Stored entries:
----
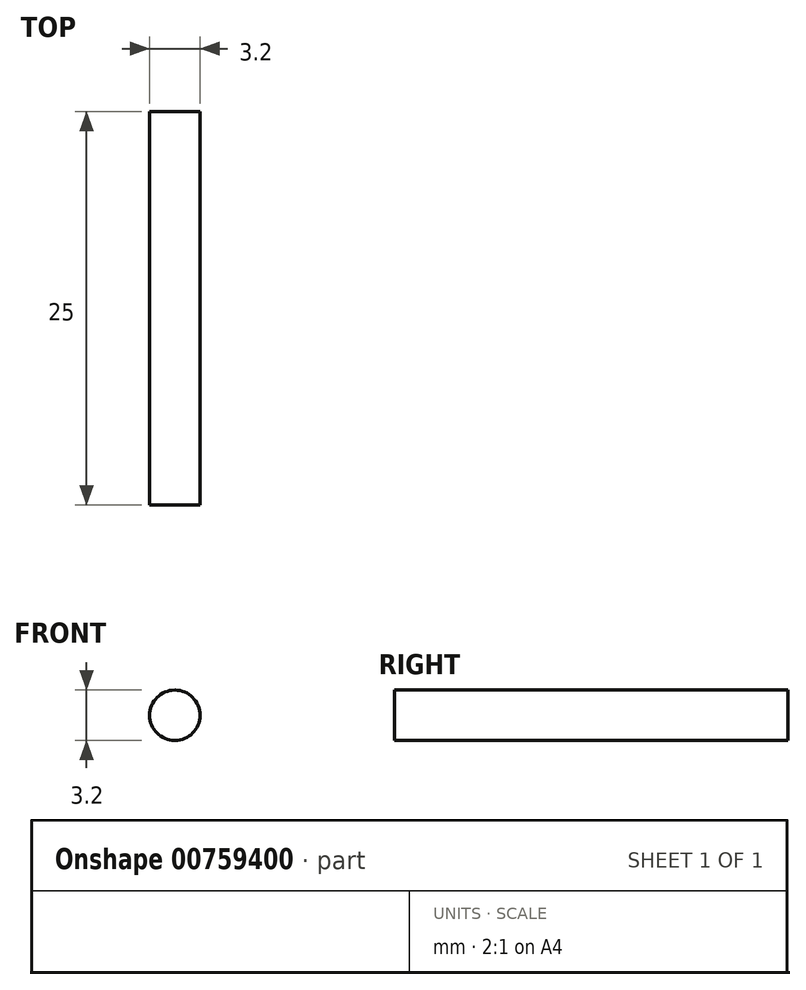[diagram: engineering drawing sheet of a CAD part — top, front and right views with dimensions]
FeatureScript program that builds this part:
annotation { "Feature Type Name" : "Feature", "Feature Type Description" : "" }
export const myFeature = defineFeature(function(context is Context, id is Id, definition is map)
    precondition{}
    {
        {
            var Q0;
            Q0=qCreatedBy(makeId("Front.planeOp"),FACE);
            var sketch = newSketch(context, id + "F0", { "sketchPlane" : qUnion([Q0])});
            skCircle(sketch, "E0", {"center": v(0, 0) * mm, "radius": 1.6 * mm});
            skSolve(sketch);
        }
        {
            var Q0;
            Q0 = qSketchRegion(id + "F0", true);
            extrude(context, id + "F1", {"entities" : qUnion([Q0]), "depth" : 25 * mm, "offsetDistance" : 25 * mm});
        }
    });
----
• [Set exercise]: Copy every line in the rows above exactly, leaving out the pictures.

• [Answer for the task]:
[diagram: engineering drawing sheet of a CAD part — top, front and right views with dimensions]
FeatureScript program that builds this part:
annotation { "Feature Type Name" : "Feature", "Feature Type Description" : "" }
export const myFeature = defineFeature(function(context is Context, id is Id, definition is map)
    precondition{}
    {
        {
            var Q0;
            Q0=qCreatedBy(makeId("Front.planeOp"),FACE);
            var sketch = newSketch(context, id + "F0", { "sketchPlane" : qUnion([Q0])});
            skCircle(sketch, "E0", {"center": v(0, 0) * mm, "radius": 1.6 * mm});
            skSolve(sketch);
        }
        {
            var Q0;
            Q0 = qSketchRegion(id + "F0", true);
            extrude(context, id + "F1", {"entities" : qUnion([Q0]), "depth" : 25 * mm, "offsetDistance" : 25 * mm});
        }
    });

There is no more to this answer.